▶ _What the exercise asks_:
Please output the data exactly, minus pictures.
(Data section Opens)
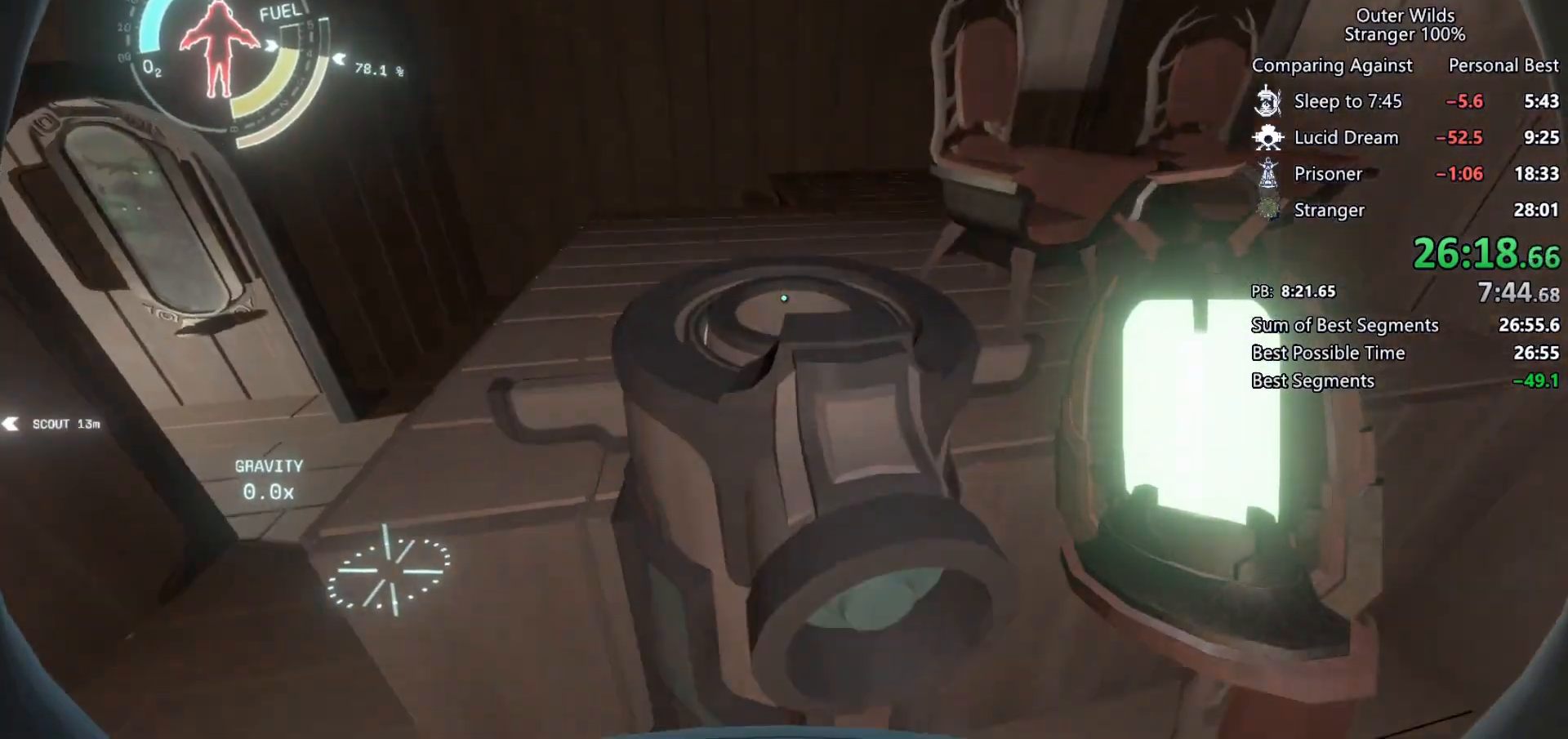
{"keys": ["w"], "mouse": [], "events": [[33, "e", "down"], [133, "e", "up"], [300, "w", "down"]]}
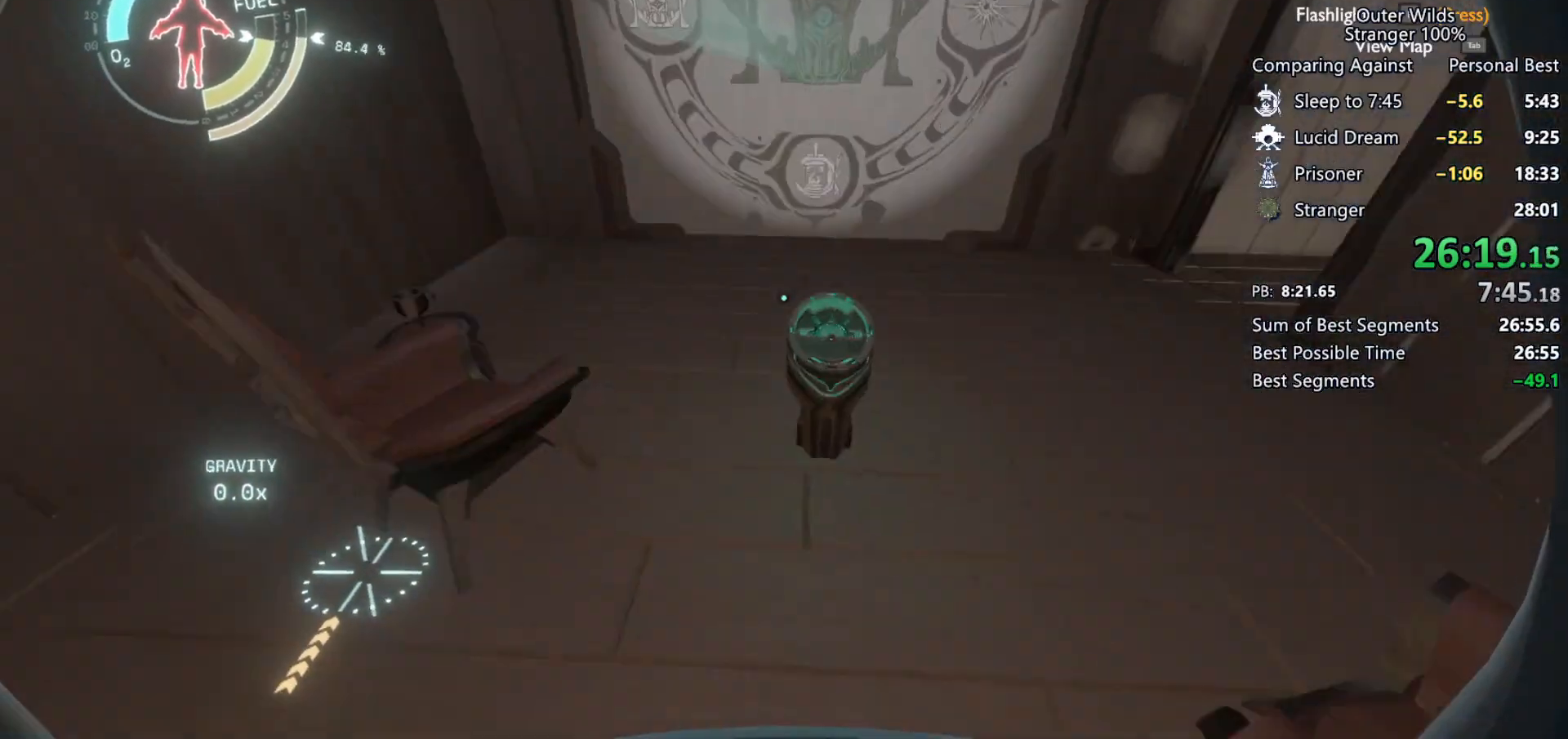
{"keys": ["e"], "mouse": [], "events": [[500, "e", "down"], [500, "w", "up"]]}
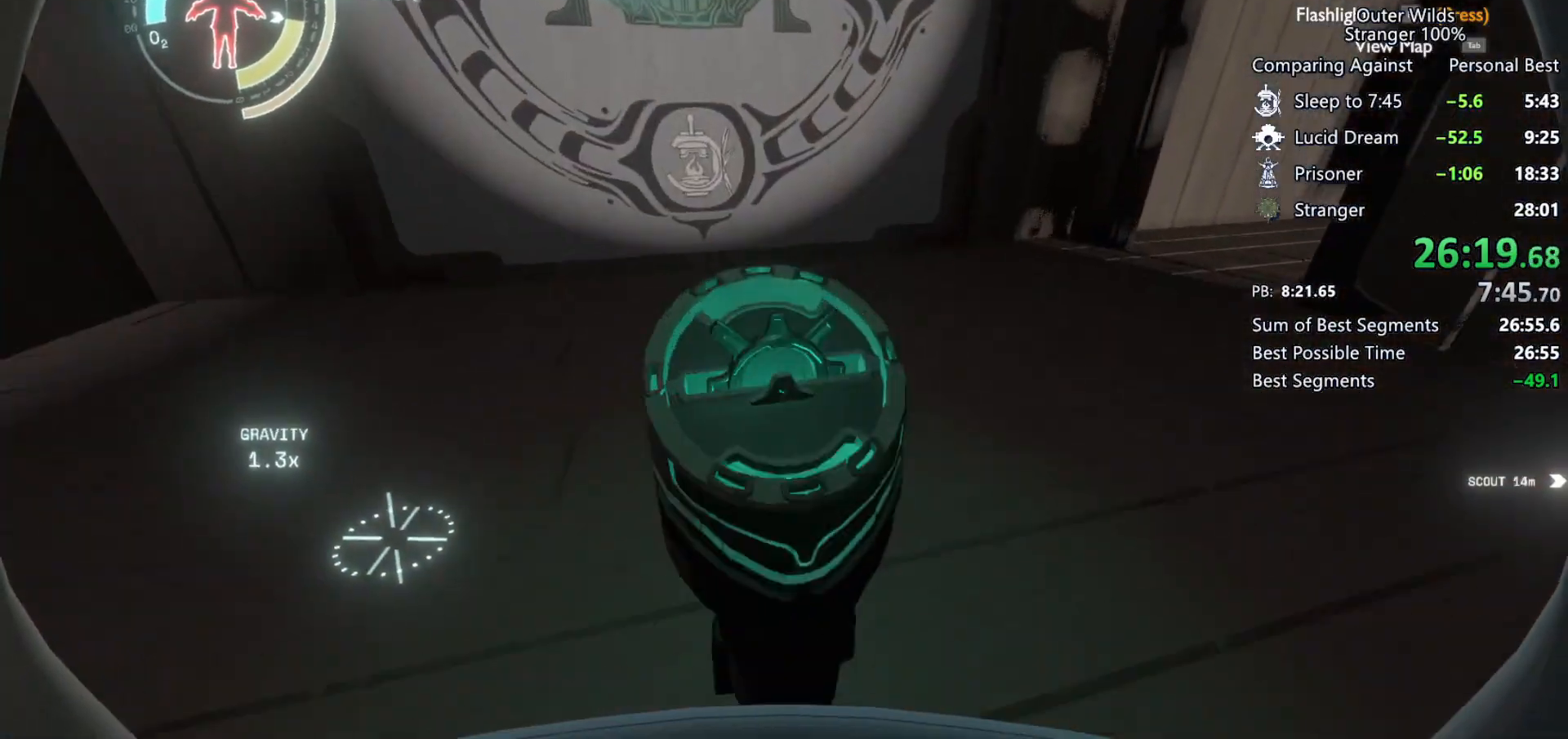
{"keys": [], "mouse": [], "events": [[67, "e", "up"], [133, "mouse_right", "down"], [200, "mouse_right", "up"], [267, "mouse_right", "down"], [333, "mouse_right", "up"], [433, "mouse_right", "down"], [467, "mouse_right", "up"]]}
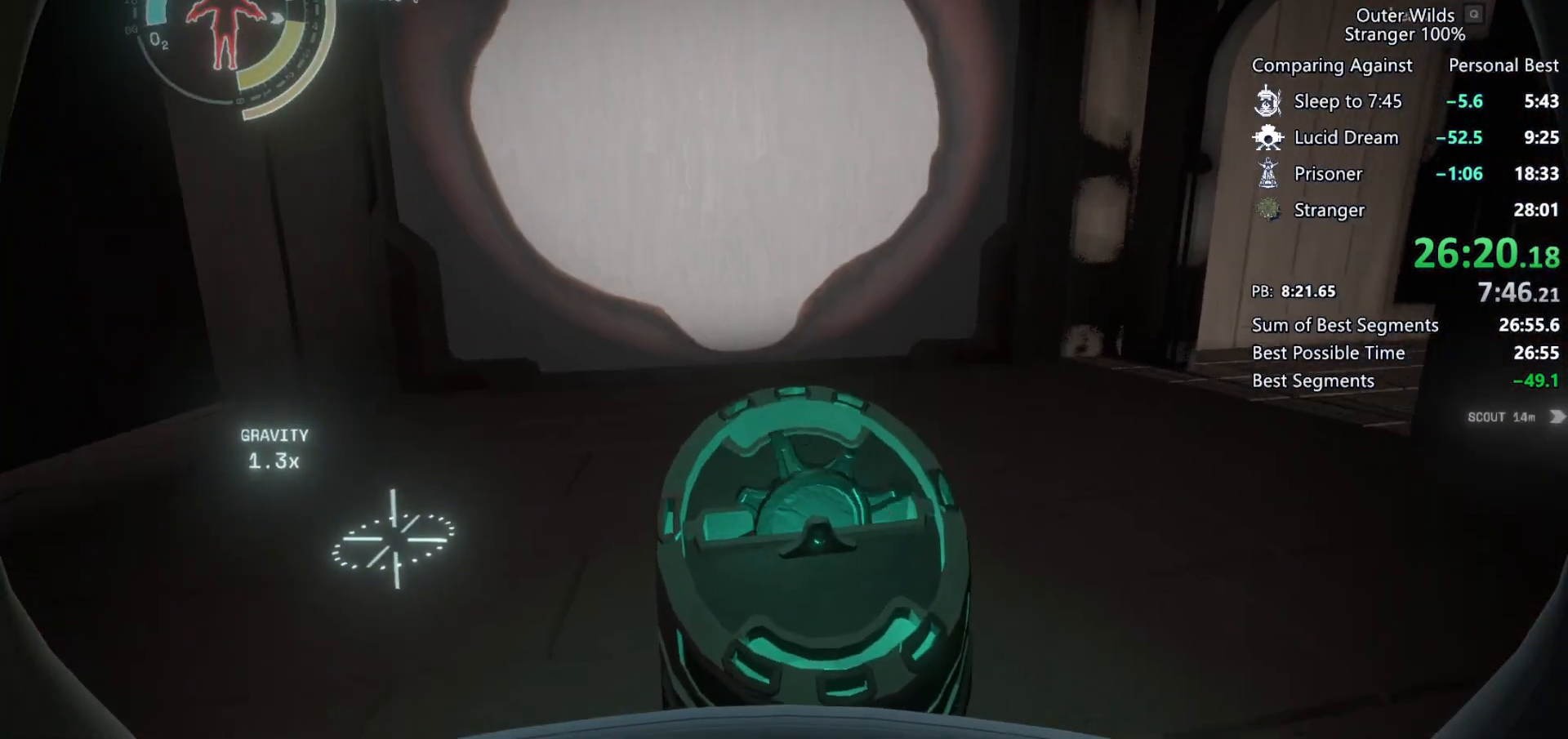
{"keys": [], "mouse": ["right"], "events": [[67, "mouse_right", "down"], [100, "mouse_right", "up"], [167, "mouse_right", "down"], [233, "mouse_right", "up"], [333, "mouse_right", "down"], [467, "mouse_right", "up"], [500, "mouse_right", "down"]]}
(Data section Closes)
▶ _Reply to the exercise_:
{"keys": ["w"], "mouse": [], "events": [[33, "e", "down"], [133, "e", "up"], [300, "w", "down"]]}
{"keys": ["e"], "mouse": [], "events": [[500, "e", "down"], [500, "w", "up"]]}
{"keys": [], "mouse": [], "events": [[67, "e", "up"], [133, "mouse_right", "down"], [200, "mouse_right", "up"], [267, "mouse_right", "down"], [333, "mouse_right", "up"], [433, "mouse_right", "down"], [467, "mouse_right", "up"]]}
{"keys": [], "mouse": ["right"], "events": [[67, "mouse_right", "down"], [100, "mouse_right", "up"], [167, "mouse_right", "down"], [233, "mouse_right", "up"], [333, "mouse_right", "down"], [467, "mouse_right", "up"], [500, "mouse_right", "down"]]}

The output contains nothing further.